Today’s hearing was cancelled as the judge who presides over the case, Judge Alexander Tamayo of the Malolos Regional Trial Court Branch 15, has yet to return from a hearing in Ilocos region, said the Malolos court officer-in-charge. The officer-in-charge claimed that all parties were informed last Friday, July 14, about Tamayo’s predicament.
However, Jun Oliva of National Union of People’s Lawyers (NUPL), counsel of Linda Cadapan and Connie Empeno, said that they were not informed about the cancellation of the hearing.
Oliva also said that earlier in the day, Osorio’s lawyer, Bonifacio Alentajan, instructed a representative to request the cancellation of the hearing because Alentajan also had a conflict of schedule, and that their witness is unable to attend.
Monday’s hearing was supposedly Osorio’s time to present his first witness, Private First Class Edward Neri. Osorio was allotted two more hearings on August 14 and September 14, to showcase his witnesses that were expected to prove his innocence. His witnesses may still testify during the following hearings; if the witnesses fail to show up again, their testimonies will be waived.
“The next step for us is to manifest in court that we were not informed that the hearing was cancelled,” Oliva said.
“We would also like to manifest that the dates of the hearings were scheduled more than a month before, which leaves plenty of room for them to clear their schedules and to make sure their witness is available,” he added.
Karen Empeño, then 23 and Sherlyn Cadapan, 29 were abducted on June 26, 2006 while they were conducting a study on the plight of Bulacan farmers.
Their case was only one of the many cases of enforced disappearances in 2006, during the implementation of the Arroyo administration’s counterinsurgency program Oplan Bantay Laya, which equally targeted activists and suspected members of the New People’s Army (NPA). Witness have testified that Cadapan and Empeño were abducted by soldiers and brought to different military camps.
Palparan was then commander of the Philippine Army’s 7th infantry division which operates in Central Luzon, including Bulacan province.
‘They’re toying with us’
Linda Cadapan and Connie Empeño, the mothers of the two victims, admit that they were not surprised that the trial was cancelled. This was not the first time, in the long years of their judicial fight, for them to be stood up by the accused.

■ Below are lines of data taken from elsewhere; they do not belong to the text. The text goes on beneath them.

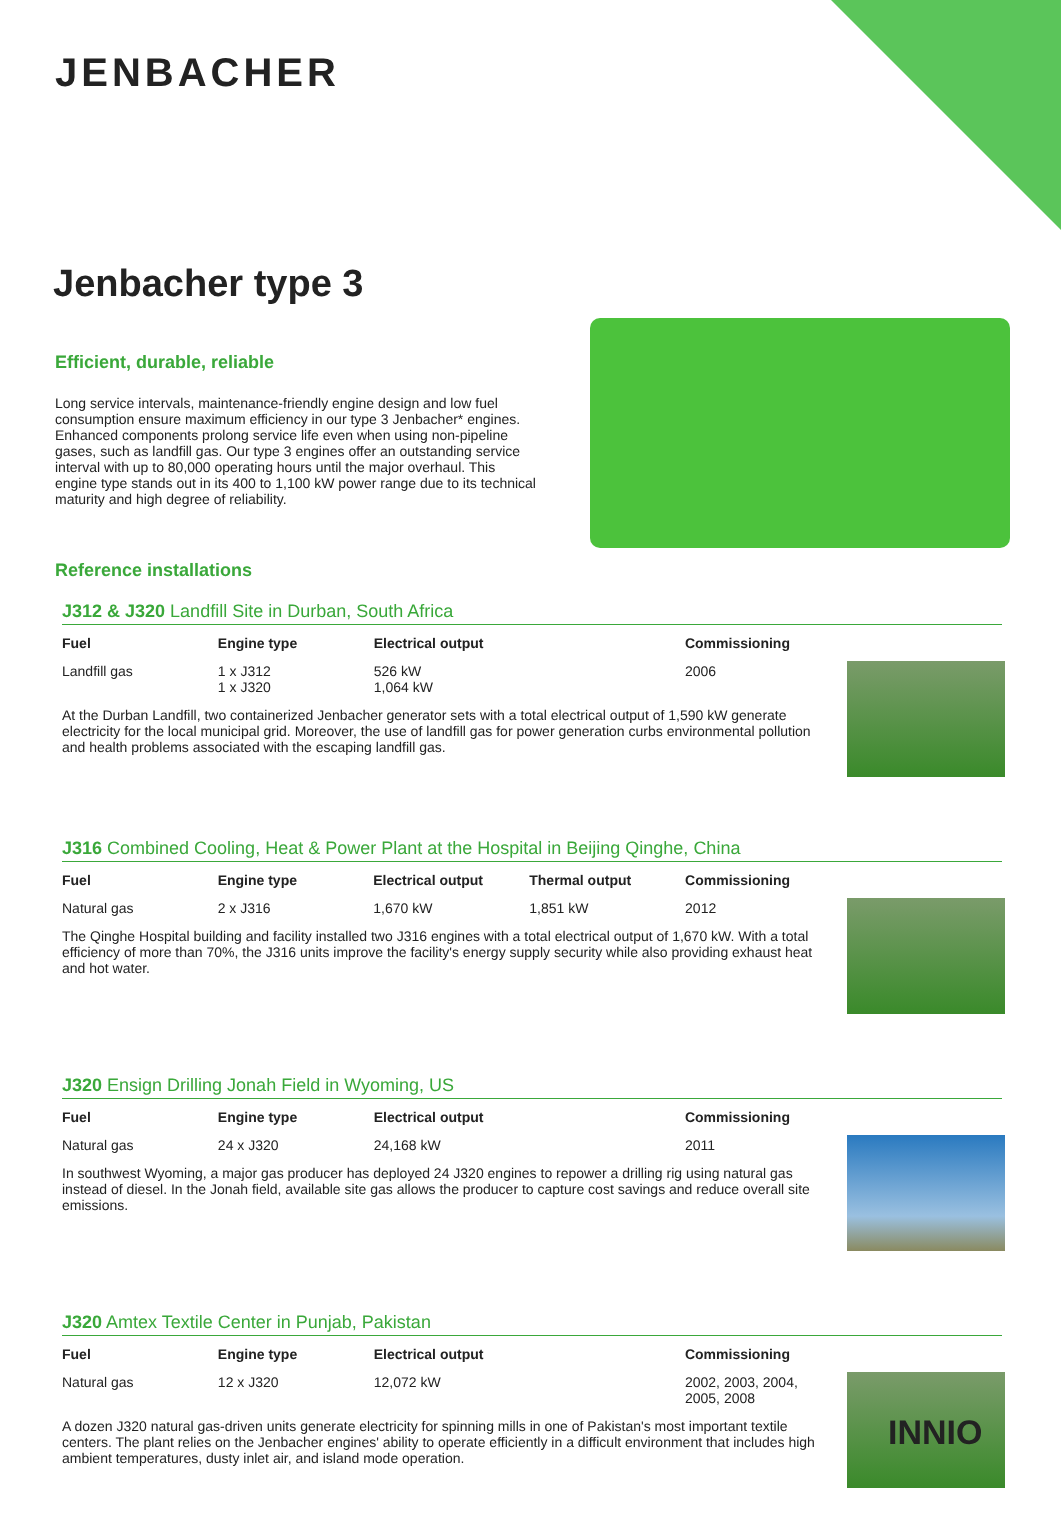JENBACHER
Jenbacher type 3
Efficient, durable, reliable
Long service intervals, maintenance-friendly engine design and low fuel consumption ensure maximum efficiency in our type 3 Jenbacher* engines. Enhanced components prolong service life even when using non-pipeline gases, such as landfill gas. Our type 3 engines offer an outstanding service interval with up to 80,000 operating hours until the major overhaul. This engine type stands out in its 400 to 1,100 kW power range due to its technical maturity and high degree of reliability.
Reference installations
J312 & J320 Landfill Site in Durban, South Africa
| Fuel | Engine type | Electrical output | | Commissioning |
| --- | --- | --- | --- | --- |
| Landfill gas | 1 x J312 1 x J320 | 526 kW 1,064 kW | | 2006 |
At the Durban Landfill, two containerized Jenbacher generator sets with a total electrical output of 1,590 kW generate electricity for the local municipal grid. Moreover, the use of landfill gas for power generation curbs environmental pollution and health problems associated with the escaping landfill gas.
J316 Combined Cooling, Heat & Power Plant at the Hospital in Beijing Qinghe, China
| Fuel | Engine type | Electrical output | Thermal output | Commissioning |
| --- | --- | --- | --- | --- |
| Natural gas | 2 x J316 | 1,670 kW | 1,851 kW | 2012 |
The Qinghe Hospital building and facility installed two J316 engines with a total electrical output of 1,670 kW. With a total efficiency of more than 70%, the J316 units improve the facility's energy supply security while also providing exhaust heat and hot water.
J320 Ensign Drilling Jonah Field in Wyoming, US
| Fuel | Engine type | Electrical output | | Commissioning |
| --- | --- | --- | --- | --- |
| Natural gas | 24 x J320 | 24,168 kW | | 2011 |
In southwest Wyoming, a major gas producer has deployed 24 J320 engines to repower a drilling rig using natural gas instead of diesel. In the Jonah field, available site gas allows the producer to capture cost savings and reduce overall site emissions.
J320 Amtex Textile Center in Punjab, Pakistan
| Fuel | Engine type | Electrical output | | Commissioning |
| --- | --- | --- | --- | --- |
| Natural gas | 12 x J320 | 12,072 kW | | 2002, 2003, 2004, 2005, 2008 |
A dozen J320 natural gas-driven units generate electricity for spinning mills in one of Pakistan's most important textile centers. The plant relies on the Jenbacher engines' ability to operate efficiently in a difficult environment that includes high ambient temperatures, dusty inlet air, and island mode operation.
INNIO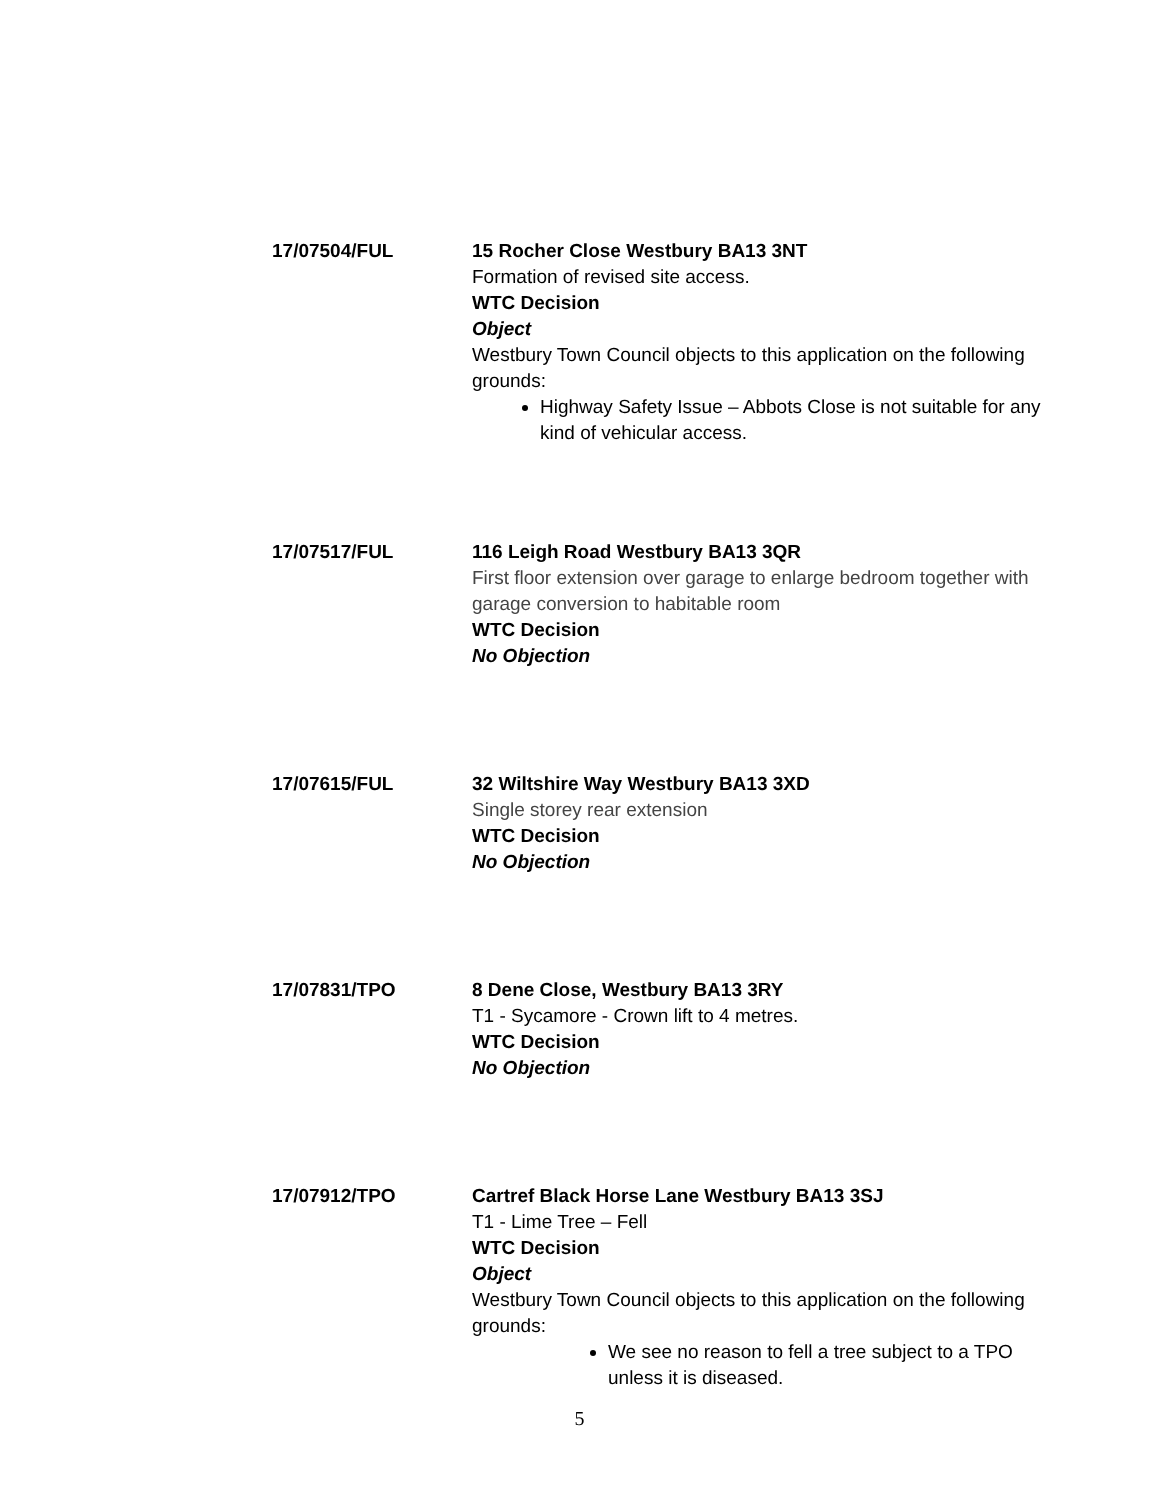17/07504/FUL 15 Rocher Close Westbury BA13 3NT
Formation of revised site access.
WTC Decision
Object
Westbury Town Council objects to this application on the following grounds:
Highway Safety Issue – Abbots Close is not suitable for any kind of vehicular access.
17/07517/FUL 116 Leigh Road Westbury BA13 3QR
First floor extension over garage to enlarge bedroom together with garage conversion to habitable room
WTC Decision
No Objection
17/07615/FUL 32 Wiltshire Way Westbury BA13 3XD
Single storey rear extension
WTC Decision
No Objection
17/07831/TPO 8 Dene Close, Westbury BA13 3RY
T1 - Sycamore - Crown lift to 4 metres.
WTC Decision
No Objection
17/07912/TPO Cartref Black Horse Lane Westbury BA13 3SJ
T1 - Lime Tree – Fell
WTC Decision
Object
Westbury Town Council objects to this application on the following grounds:
We see no reason to fell a tree subject to a TPO unless it is diseased.
5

“Pinaglalaruan lang kami (They’re toying with us),” said Cadapan.
“Nakakapagod, nagmamadali kaming dumating roon dahil kami ang naghahabol ng hustisya, at nang mapalitaw namin si Sherlyn at Karen tapos ‘di sila darating, wala silang attorney (It’s tiring, we rush to get here because we are the ones chasing after justice and so that we could see Sherlyn and Karen again, and then [the accused] don’t arrive, or their lawyers don’t),” she added.
The previous hearing on June 1 was also postponed because Palparan failed to attend. The accused’s “delaying tactics” has stretched the case for many years, said Cadapan and Empeño.
Palparan and his men have used countless excuses to skip hearings, the two women said, while the victims’ families go through hours of travel time to attend.
Cadapan comes all the way from Laguna, Empeño from Zambales, garnering almost 10 hours of travel between the two of them. Both in their late 60s, they admit that the constant need to travel to Manila has exhausted them. But both are still thankful for the support they receive from NUPL and Karapatan, a human rights organization. The grieving mothers also emphasized that they will never be tired of chasing after justice, and of believing that their daughters are still alive.